In the film, narrators tell of the birth of a class system brought on by foreign investment in Africa. Loach went further in his discussion with Forsyth, criticizing the current practices of foreign investors in developing countries, where they hold headquarters in African capital cities. “I suspect (people in Africa) are not paid a fair rate still,” he said, “We’re paying them starvation wages and until we stop this, until we start paying fair wages, the poverty will continue.”
Inevitably, perhaps, the conversation turns to the recent riots in the UK. Loach sees some relevance to this turn of events in the UK and the divisions portrayed in the film. “There is a large alienated population of young people. The unions have faded so there is no sense of solidarity or common struggle. All around young people are being urged that their status appears on their feet and the clothes they wear, so it’s inevitable that they would take the things they want that give them that status," he said.

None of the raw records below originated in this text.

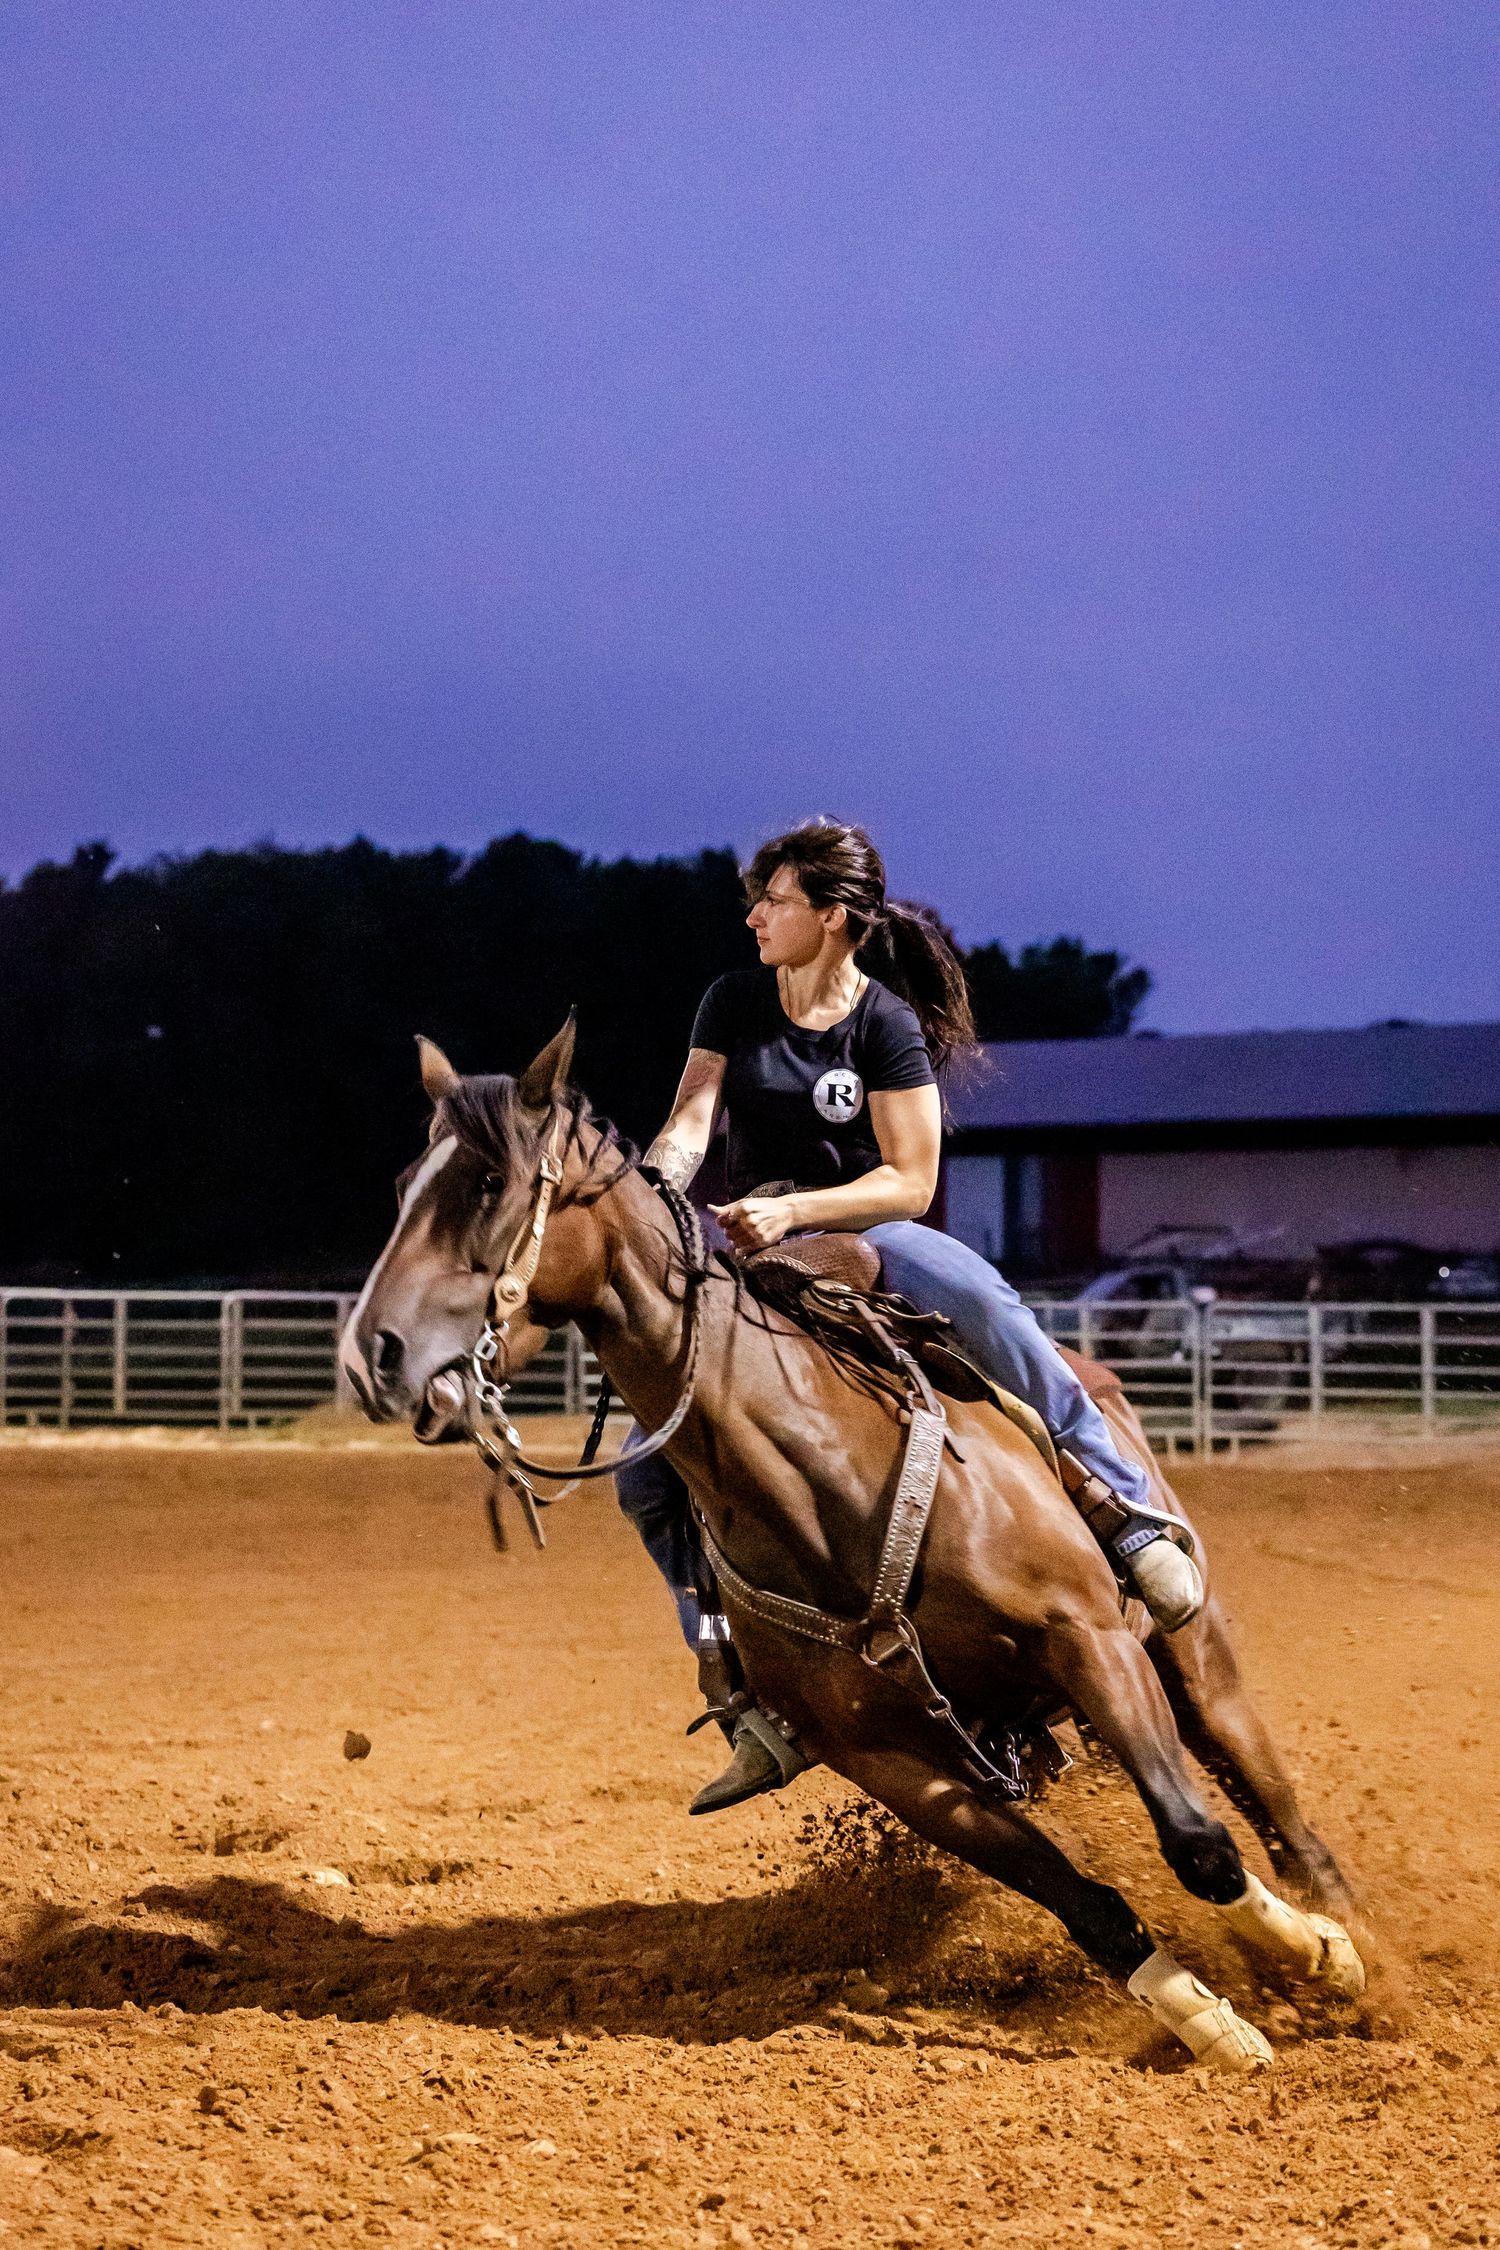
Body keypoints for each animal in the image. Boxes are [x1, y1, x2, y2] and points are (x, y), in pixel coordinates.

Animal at [339, 1020, 1365, 2072]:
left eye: (489, 1182)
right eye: (406, 1183)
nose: (372, 1355)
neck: (829, 1479)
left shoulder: (1086, 1639)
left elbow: (1199, 1843)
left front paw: (1314, 1958)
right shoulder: (895, 1764)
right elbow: (1084, 1902)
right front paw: (1205, 2018)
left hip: (1189, 1656)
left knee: (1278, 1813)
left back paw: (1349, 1944)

In addition he raised his fears for the Big Society, and the effect it could have on the charity sector. “The state is using charities to do the work that the state should be doing,” he said. “This in turn makes the charities dependent, then they (the government) have got them.” Charities are then less able to criticize the government, he said.
Loach is himself involved with several small charities. Asked whether he would consider such an analysis, as that of Save the Children, on one of the charities he was close to, he advised that there is a distinction between large and small charities: “Big charities have to be about raising consciousness, not palliative action. And when raising consciousness, you have to ask questions,” he said. The Save the Children film to his mind, he said, was on brief, answering the question: “How was charity affecting the context of the place they were working in?”
About Ken Loach
Ken Loach is a renowned British film and television director and a socialist. He is directly responsible for the foundation of homelessness charity Crisis, set up in response to his film Cathy Come Home, which brought the issues surrounding homelessness to public attention.
Before producing his Save the Children film, Loach worked at the BBC, where he said his commissioner, Sydney Newman would "sometimes watch, and sometimes not" watch his films. This freedom, he admitted, meant that he was “perhaps a bit naïve”, upon leaving the BBC.
Loach is best known for his film Kes, released in 1969, the same year his Save the Children film was banned. Kes deals with a young Barnsley boy's relationship with a kestrel and is regularly cited as one of the best British films of all time.
In 1977 he turned down an OBE for his services to film stating at the time: "It's not a club you want to join when you look at the villains who've got it. It's all the things I think are despicable: patronage, deferring to the monarchy and the name of the British Empire, which is a monument of exploitation and conquest."
Loach is a patron of the British Federation of Film Societies, Community Arts Therapies and Mentoring plus and is part of the festival mentor group for the Bath Film Festival.